-- Opening Marker --

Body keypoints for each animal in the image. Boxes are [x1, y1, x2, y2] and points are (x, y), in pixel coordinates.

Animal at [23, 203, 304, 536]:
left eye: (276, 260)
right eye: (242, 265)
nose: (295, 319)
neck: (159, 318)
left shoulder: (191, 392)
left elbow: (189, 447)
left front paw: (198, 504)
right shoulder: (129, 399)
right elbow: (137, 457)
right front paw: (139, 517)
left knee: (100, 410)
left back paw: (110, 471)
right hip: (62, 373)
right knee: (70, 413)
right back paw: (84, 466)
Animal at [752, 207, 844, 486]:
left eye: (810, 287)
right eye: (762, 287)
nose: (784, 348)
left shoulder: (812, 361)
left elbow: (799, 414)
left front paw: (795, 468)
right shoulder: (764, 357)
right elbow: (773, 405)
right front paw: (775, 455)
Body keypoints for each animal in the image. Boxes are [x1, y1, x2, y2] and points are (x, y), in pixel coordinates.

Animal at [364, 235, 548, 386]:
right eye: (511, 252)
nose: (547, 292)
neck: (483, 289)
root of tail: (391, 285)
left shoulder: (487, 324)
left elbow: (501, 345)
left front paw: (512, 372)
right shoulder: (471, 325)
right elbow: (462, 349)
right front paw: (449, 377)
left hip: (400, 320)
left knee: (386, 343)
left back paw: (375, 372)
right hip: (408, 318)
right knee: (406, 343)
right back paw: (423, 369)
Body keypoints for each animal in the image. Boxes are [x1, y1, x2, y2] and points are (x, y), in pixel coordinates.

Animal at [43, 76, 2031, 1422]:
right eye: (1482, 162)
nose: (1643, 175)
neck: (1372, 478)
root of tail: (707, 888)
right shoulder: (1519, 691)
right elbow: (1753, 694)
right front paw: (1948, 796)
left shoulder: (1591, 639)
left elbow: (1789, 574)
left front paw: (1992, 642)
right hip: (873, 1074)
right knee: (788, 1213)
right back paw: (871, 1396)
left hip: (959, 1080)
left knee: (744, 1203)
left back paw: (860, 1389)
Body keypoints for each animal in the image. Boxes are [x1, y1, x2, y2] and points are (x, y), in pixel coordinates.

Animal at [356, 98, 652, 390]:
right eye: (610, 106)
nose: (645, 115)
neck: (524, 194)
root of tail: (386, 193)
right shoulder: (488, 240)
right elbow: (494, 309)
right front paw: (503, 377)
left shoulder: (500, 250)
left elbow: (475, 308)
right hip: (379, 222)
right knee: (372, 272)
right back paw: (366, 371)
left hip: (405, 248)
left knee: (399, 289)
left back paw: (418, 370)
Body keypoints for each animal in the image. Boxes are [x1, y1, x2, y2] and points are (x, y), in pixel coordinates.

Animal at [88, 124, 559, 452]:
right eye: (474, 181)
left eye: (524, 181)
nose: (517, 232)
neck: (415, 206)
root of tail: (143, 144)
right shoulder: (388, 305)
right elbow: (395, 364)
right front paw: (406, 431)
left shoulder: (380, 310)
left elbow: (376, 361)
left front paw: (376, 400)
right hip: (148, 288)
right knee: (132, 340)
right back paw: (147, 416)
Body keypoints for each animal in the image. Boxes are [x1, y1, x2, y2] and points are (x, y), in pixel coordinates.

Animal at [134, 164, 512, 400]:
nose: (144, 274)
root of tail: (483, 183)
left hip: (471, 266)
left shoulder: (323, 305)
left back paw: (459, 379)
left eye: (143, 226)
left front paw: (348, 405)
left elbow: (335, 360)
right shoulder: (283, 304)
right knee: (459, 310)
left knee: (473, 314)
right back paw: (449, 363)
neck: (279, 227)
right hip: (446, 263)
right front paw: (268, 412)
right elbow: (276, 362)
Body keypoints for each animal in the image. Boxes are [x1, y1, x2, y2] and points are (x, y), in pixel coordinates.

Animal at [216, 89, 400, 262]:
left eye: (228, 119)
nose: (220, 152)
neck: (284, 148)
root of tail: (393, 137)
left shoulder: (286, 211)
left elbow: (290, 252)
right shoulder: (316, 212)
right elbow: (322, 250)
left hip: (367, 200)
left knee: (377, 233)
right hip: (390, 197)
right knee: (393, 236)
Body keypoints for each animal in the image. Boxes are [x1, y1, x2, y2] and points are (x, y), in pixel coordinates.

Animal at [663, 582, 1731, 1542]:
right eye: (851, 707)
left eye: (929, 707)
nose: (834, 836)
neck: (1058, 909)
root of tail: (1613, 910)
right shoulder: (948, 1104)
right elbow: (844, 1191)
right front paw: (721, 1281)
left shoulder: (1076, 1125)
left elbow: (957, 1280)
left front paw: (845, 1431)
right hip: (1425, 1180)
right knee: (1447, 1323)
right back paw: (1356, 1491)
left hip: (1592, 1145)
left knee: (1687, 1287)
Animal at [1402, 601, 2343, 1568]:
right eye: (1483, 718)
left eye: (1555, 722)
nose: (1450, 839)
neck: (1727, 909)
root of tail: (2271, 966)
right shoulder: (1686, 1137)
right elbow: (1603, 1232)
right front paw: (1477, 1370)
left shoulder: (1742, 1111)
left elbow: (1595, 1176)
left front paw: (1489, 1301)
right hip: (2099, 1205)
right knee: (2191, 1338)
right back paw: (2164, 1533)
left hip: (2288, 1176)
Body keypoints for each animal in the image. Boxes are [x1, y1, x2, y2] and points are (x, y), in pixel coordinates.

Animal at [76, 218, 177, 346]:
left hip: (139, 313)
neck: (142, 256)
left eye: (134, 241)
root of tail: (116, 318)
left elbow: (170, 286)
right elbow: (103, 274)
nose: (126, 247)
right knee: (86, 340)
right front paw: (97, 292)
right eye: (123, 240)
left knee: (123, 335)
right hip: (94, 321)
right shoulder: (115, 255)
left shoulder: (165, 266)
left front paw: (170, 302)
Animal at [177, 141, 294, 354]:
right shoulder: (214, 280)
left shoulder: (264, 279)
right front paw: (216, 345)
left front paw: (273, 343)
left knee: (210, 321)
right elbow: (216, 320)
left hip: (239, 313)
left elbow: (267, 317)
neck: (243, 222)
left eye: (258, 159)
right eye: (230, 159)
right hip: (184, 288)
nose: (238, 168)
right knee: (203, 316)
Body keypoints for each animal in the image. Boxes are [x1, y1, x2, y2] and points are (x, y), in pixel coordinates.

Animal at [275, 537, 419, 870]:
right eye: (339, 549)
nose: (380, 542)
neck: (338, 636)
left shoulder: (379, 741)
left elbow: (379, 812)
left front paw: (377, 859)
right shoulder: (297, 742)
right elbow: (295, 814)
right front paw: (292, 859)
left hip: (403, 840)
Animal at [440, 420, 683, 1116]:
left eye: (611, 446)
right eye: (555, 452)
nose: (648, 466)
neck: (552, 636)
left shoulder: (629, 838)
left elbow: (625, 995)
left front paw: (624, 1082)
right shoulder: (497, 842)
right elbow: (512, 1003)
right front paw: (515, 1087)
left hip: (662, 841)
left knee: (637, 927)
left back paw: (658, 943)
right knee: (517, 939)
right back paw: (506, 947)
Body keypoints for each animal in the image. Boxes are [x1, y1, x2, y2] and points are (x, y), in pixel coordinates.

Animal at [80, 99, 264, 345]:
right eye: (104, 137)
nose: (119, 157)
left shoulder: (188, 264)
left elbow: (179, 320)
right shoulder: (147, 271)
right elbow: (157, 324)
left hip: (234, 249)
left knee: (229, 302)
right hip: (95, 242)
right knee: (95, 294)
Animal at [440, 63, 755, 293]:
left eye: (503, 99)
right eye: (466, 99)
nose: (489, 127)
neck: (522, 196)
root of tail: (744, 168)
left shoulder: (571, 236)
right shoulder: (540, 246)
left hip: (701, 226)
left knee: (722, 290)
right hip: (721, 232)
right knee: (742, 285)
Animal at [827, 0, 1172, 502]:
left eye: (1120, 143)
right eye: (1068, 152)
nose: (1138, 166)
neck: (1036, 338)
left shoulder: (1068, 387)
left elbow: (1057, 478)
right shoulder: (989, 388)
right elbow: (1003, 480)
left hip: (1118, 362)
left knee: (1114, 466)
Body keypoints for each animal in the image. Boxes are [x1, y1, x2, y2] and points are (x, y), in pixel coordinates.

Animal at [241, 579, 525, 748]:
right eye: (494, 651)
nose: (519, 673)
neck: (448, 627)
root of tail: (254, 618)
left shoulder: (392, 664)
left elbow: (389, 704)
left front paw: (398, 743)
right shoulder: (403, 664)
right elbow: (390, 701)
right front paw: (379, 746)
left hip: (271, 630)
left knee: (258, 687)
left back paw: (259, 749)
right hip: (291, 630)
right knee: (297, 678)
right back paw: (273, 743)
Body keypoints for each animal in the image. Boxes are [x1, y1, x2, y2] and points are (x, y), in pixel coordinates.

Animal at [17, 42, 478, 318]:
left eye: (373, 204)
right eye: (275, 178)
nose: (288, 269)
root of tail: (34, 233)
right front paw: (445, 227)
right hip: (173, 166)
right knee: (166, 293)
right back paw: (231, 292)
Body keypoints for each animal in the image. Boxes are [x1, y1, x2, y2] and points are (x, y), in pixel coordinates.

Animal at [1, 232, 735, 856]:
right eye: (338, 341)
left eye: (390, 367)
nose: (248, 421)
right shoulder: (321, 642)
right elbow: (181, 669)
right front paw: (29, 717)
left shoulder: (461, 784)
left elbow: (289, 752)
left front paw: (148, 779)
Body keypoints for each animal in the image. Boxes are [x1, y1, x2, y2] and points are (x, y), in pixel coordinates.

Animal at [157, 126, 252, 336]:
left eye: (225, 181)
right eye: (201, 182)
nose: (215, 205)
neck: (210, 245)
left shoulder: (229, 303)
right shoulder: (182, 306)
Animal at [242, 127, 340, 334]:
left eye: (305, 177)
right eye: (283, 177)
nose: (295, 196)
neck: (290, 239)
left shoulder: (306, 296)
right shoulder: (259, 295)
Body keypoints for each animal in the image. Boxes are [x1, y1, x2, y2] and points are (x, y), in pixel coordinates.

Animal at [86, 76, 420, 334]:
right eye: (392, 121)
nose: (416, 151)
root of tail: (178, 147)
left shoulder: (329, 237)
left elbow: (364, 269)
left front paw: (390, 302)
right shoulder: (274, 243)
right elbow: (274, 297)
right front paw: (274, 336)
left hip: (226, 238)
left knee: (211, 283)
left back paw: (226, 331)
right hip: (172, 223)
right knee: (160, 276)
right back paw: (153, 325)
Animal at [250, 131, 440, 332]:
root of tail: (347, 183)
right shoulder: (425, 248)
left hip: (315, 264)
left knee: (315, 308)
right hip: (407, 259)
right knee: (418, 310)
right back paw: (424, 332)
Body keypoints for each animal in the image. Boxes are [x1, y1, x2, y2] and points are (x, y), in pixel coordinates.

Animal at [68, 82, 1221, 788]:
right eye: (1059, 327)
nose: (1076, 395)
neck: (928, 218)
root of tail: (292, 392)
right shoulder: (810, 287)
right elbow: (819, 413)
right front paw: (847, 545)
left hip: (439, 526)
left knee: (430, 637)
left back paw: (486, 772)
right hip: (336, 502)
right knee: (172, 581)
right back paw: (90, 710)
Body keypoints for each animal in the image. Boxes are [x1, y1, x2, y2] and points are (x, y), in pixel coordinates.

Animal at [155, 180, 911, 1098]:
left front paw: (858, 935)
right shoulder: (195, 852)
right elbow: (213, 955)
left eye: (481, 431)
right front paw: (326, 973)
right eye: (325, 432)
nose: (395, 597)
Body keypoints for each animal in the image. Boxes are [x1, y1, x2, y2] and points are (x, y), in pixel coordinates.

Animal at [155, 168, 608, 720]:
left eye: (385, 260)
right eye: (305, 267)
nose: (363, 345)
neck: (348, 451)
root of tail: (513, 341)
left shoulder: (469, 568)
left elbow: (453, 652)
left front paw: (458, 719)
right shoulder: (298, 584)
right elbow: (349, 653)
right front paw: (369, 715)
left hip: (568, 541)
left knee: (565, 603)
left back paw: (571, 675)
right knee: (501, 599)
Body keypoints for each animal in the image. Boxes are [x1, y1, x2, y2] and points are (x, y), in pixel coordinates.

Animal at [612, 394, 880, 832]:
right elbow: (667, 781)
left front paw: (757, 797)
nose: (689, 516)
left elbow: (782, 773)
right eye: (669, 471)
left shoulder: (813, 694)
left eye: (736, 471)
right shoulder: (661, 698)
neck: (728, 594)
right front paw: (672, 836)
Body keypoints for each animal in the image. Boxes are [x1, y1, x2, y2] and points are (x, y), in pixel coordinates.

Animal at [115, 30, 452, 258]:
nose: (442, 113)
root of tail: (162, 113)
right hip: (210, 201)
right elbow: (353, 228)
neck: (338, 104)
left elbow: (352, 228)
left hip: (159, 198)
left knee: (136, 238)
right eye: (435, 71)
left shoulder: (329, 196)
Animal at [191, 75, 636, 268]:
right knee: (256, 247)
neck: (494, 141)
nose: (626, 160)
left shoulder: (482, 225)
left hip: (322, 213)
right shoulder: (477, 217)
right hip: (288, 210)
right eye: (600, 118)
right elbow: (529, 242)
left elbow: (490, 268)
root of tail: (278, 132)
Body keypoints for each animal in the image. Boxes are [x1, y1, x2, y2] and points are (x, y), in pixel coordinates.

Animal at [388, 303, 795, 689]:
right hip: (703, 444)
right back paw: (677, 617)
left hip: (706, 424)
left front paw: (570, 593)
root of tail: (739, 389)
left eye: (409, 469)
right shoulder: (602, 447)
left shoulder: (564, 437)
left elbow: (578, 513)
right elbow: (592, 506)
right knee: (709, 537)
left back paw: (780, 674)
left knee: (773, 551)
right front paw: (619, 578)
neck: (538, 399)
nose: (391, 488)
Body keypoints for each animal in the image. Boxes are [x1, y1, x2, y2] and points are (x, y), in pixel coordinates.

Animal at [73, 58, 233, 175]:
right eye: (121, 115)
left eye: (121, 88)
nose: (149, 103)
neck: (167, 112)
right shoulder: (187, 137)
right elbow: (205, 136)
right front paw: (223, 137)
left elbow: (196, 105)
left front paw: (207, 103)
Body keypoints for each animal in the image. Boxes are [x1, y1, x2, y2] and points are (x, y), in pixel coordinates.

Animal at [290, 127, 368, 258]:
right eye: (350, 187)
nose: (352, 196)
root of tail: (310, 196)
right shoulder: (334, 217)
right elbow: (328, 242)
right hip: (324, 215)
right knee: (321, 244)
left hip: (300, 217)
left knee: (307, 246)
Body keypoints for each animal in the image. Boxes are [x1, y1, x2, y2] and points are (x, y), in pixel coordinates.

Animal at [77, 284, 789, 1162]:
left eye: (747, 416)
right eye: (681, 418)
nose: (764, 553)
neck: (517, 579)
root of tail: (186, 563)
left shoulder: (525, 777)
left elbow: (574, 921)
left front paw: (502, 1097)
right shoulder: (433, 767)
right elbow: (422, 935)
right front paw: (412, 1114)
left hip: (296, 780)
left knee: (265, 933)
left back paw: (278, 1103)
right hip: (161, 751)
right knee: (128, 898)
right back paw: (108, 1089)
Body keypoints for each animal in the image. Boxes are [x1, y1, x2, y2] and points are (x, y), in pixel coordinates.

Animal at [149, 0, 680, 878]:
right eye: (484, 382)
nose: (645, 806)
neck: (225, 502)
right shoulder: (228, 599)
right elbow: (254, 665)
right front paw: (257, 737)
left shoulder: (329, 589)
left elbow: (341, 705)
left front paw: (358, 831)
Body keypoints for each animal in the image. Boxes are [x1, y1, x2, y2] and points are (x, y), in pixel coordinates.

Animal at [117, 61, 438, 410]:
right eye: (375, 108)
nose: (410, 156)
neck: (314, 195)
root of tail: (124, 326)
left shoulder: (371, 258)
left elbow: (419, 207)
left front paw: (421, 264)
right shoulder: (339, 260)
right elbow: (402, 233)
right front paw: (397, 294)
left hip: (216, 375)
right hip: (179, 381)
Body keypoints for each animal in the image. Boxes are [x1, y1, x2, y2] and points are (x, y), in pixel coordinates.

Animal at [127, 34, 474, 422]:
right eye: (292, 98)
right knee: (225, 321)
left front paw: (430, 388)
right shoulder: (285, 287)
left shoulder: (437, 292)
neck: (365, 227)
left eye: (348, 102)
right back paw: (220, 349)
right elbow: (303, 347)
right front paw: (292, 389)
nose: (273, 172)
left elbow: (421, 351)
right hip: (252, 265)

-- Closing Marker --

What is expected: Retype the line containing "left hip: (216, 375)" and each line after it through the end of the listing, exactly, leaving out everything else.

Written solution:
left hip: (216, 375)
right hip: (179, 381)
Body keypoints for each animal in the image. Boxes are [x1, y1, x2, y2] and points are (x, y), in pixel coordinates.

Animal at [127, 34, 474, 422]:
right eye: (292, 98)
right knee: (225, 321)
left front paw: (430, 388)
right shoulder: (285, 287)
left shoulder: (437, 292)
neck: (365, 227)
left eye: (348, 102)
right back paw: (220, 349)
right elbow: (303, 347)
right front paw: (292, 389)
nose: (273, 172)
left elbow: (421, 351)
right hip: (252, 265)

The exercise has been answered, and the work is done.